Ela não deveria chegar tão cedo, só em
cerca de trinta minutos, algo aconteceu. Já chegou atrasada mais de uma vez, cedo
é a primeira, não está certo. Alguém descobriu? Foi enviada para averiguar as
coisas sem levantar suspeitas. Alguém sabe de algo? O mestre disse que poderia
acontecer, que alguém poderia desconfiar. Ela é uma isca. Não! Claro que não!
Até ontem estava tudo bem, inexiste qualquer razão para agora ser de outro
modo. Apenas pense, pense. Vá até ela e pergunte, como faz todo dia, seja
simpático com a vermezinha, agradeça a Lena, a deusa nojenta da vida, faça
parecer que é apenas um outro dia. Bateu as roupas, subiu a escada.
*****
Lili e suas botas novas guiavam o
grupo Grande Feira adentro, Tomoe lhe
pediu graciosamente, ainda na taverna, para encontrar a barraca de inscrições de esgrima, o elfo sorridente
queria a de arco, ela não fazia ideia de onde ficavam, mas acharia. Caminhava de
maneira confiante, como poucos halfling têm a capacidade de fazer no meio de
uma multidão com o dobro de seu tamanho, esquivava dos desatentos, acertava os
desavisados, seguia. Um bando de crianças passou correndo atrás de um goblin,
ele tinha os olhos arregrados de medo, elas martelos de carne. Muitos ofereciam
a chance de ganhar prêmios, do amor de uma donzela ao machado abençoado por
Lena, que não poderia ferir ninguém, o que parecia um jeito bonito de dizer que
não tinha fio. A procura durou cerca de vinte minutos, quando avistou uma grande placa onde se lia
“Grande Torneio da Grande Feira de Malpetrim, Inscrições aqui”.

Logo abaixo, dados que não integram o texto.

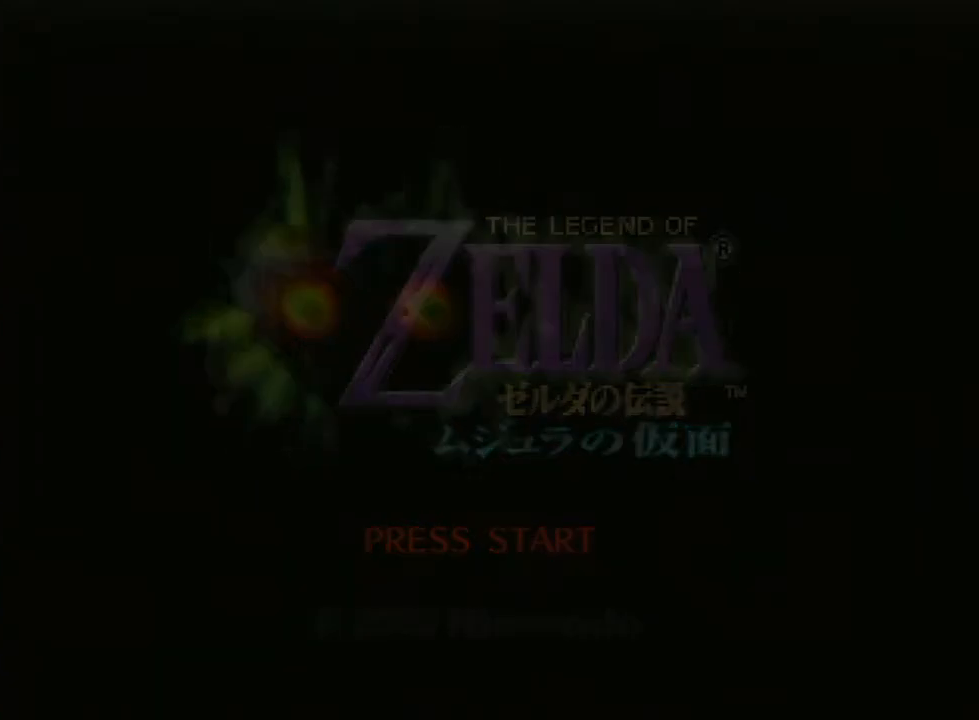
{"buttons": ["A"], "left_stick": "center", "right_stick": "center", "events": [[17, "A", "down"], [17, "START", "up"], [50, "A", "up"], [83, "START", "down"], [117, "A", "down"], [133, "A", "up"], [133, "START", "up"], [200, "A", "down"], [200, "START", "down"], [233, "A", "up"], [267, "START", "up"], [300, "A", "down"], [333, "A", "up"], [383, "A", "down"], [417, "A", "up"], [417, "START", "down"], [450, "START", "up"], [483, "A", "down"]]}
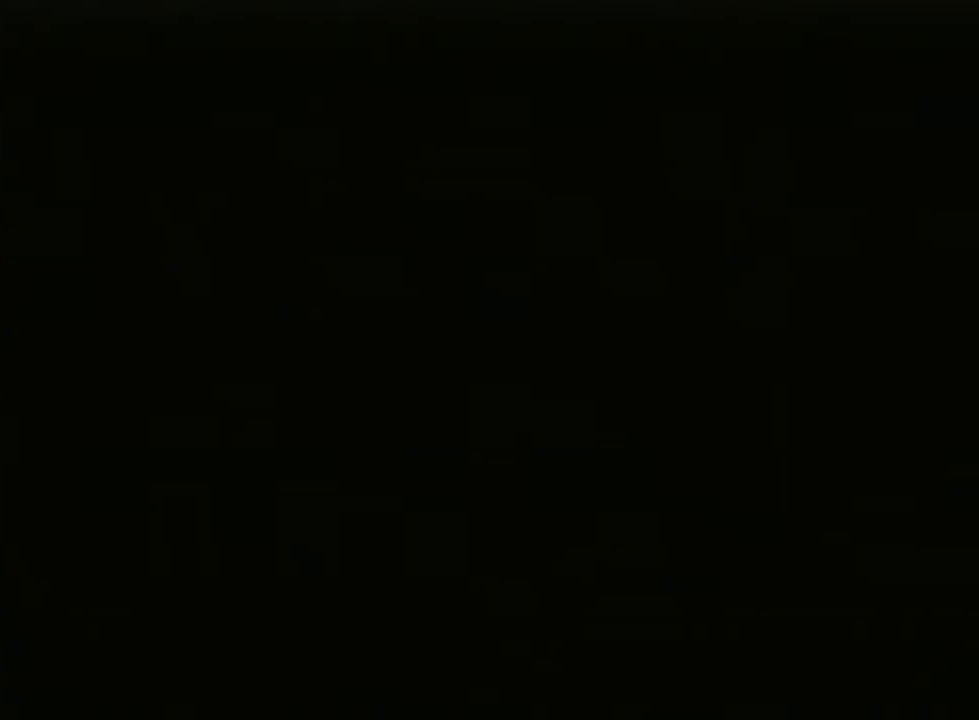
{"buttons": ["A"], "left_stick": "center", "right_stick": "center", "events": [[17, "A", "up"], [17, "START", "down"], [83, "A", "down"], [83, "START", "up"], [117, "A", "up"], [117, "START", "down"], [167, "START", "up"], [200, "A", "down"], [233, "A", "up"], [233, "START", "down"], [267, "A", "down"], [267, "START", "up"], [333, "A", "up"], [333, "START", "down"], [383, "A", "down"], [383, "START", "up"], [417, "A", "up"], [450, "START", "down"], [483, "A", "down"], [483, "START", "up"]]}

-É ali na frente, vocês dois sabem
escrever?
-Pequena, todo samurai sabe escrever! –
se irritou Tomoe.
-Sim, Lili, não haverá problemas,
obrigado – agradeceu Erudhir, ainda incomodado com toda aquela gente ao redor.
-Certo, então peguem a fila e paguem a
taxa, irei esperar com os outros ali perto da tenda do homem que cai na água –
sorriu ela.
-Taxa? Mais dinheiro? – retrucou Tomoe,
resignado. Olhou a bolsa já quase vazia de tibares, seu orgulho tamuriano
secando uma lágrima que morreu antes de nascer.
Erudhir foi até o samurai, deu dois
tapas em suas costas.
-As coisas vão melhorar, amigo, é hora
de mostrar nosso potencial e quem sabe até ganhar algum ouro! – tentou aplacar a tristeza do jovem humano.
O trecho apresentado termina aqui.